The great thing about writing about this subject is good drivers relate, idiots don’t realize they are idiots and aholes don’t care what other people think, so you can write whatever you want, but can’t really offend anybody.

In addition to the appalling use of traffic circles and four-way stops, here are my other pet peeves:

1. Parking. I cannot believe how often people park diagonally across more than one stall in a lot or on top of the lines on the street. And it’s not just the rules-don’t-apply-to-me-because-I’m-a-rich-ahole-with-a-Mercedes set who do this in Yorkton, it’s everyone.

2. Slow driving. The speed limit is 50 unless otherwise marked, people! Seriously, what the F is up with people just moseying along as if they’re the only car on the road?

3. Vehicles without proper mufflers. Honestly, there are people who do this on purpose. You’re not cool, you’re an ahole.

Ah, it feels good to get that off my chest.

I will say one thing for Yorkton drivers, though. They are generally very nice to pedestrians. I don’t know how many times I’ve been trying to cross a street, not at a corner or crosswalk, and drivers have stopped for me.

-Thom Barker

Slick as can be


Roundabouts — one would think they were some alien creation installed solely to frustrate and annoy drivers.

At least that is the impression one generally got attending a recent public meeting in the city on roadway work including Dracup Avenue, which includes a planned roundabout on the intersection with Darlington Street.

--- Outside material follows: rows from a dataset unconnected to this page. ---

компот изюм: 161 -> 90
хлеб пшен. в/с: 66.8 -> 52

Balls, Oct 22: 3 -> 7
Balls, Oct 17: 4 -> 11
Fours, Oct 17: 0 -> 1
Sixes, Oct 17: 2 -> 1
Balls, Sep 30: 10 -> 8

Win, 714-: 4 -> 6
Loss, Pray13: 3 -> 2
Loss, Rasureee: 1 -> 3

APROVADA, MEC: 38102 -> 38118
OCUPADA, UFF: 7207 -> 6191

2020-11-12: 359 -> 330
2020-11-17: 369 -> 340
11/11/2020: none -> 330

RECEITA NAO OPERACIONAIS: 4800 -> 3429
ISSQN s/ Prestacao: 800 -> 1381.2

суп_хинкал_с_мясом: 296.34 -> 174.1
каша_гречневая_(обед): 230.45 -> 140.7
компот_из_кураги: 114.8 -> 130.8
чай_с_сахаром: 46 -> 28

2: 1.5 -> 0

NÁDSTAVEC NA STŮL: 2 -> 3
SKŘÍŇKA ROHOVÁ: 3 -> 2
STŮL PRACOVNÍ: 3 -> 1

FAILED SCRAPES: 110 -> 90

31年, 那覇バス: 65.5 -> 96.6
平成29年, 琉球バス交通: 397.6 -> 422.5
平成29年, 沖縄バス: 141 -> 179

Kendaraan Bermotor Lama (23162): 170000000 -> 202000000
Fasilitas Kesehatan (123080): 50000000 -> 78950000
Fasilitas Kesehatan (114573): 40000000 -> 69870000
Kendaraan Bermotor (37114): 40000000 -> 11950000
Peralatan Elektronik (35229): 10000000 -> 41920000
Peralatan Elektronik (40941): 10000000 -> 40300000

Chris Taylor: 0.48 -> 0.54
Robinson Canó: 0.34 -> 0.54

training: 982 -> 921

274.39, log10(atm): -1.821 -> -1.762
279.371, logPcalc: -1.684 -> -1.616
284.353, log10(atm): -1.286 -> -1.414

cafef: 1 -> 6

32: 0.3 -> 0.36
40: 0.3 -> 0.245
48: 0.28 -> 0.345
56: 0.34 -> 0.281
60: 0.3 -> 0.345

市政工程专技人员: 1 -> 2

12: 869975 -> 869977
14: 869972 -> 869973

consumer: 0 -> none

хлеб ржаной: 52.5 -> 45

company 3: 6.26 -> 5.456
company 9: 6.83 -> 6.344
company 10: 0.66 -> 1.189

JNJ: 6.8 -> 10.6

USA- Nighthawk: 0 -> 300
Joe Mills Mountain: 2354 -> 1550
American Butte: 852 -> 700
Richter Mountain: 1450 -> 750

The general feedback at the City-held meeting was less than favourable toward the idea of a roundabout as the best way to deal with traffic flowing through the intersection.

In my mind though the roundabout on King Street and Gladstone Avenue works pretty slick.

Although to be honest I could find a boatload of people with decidedly opposite views on how well that intersection works.

But when you meet a naysayer on the local roundabout take a moment to delve a bit deeper into the reason for their disgruntlement and you often find laments about people who clearly throw a wrench into traffic flowing through because they are not obeying the rather simple rules of using one.

The issue is less the roundabout and more the driving habits of far too many Yorkton drivers.

As the lone roundabout people were not initially familiar with using one, and frankly many are still tentative in its use.

A second one will face the same issue.

Of course in Yorkton to be fair many drivers still seem baffled by the handy two-way-turn-lanes on the west end of Broadway Street, and often even the rules of a four-way stop allude many drivers.

That is the core issue, a misunderstanding of how to properly use a traffic control feature which should alleviate problems, not cause them. If people would get a better grasp of using a roundabout they might actually come to recognize how slick they are.

-Calvin Daniels

Reality TV potential


Roundabouts.

The bane of the Yorkton driver.

But are they really that bad? The answer: not really.

The only people who truly hate them are those that really have no clue what they’re doing when they approach them, and, if you pay attention to Yorkton drivers, that’s the majority of them.

We have a total of one roundabout in Yorkton (two if you count the one by the cenotaph, but you shouldn’t as it’s not really one), and it’s as basic as it could be. You drive up, slow down, turn right if no one is coming and then exit as you see fit. Simple. Easy (or at least is should be).

I’m actually all for roundabouts. Put as many as you can in the city! Replace all the four way stops with them if you must. After all, most people in this city don’t know how to properly use those, either.

Roundabouts have proven to be an effective way to keep traffic moving all throughout the world, and everywhere else it seems as if the people have figured out how to use them.

Heck, the city of Milton Keynes, UK, has a total of 300 actual roundabouts and they haven’t gone crazy yet!

On a side note, I’d love to see a reality television show putting Yorkton drivers in Milton Keynes and just letting them drive. THAT would be hilarious.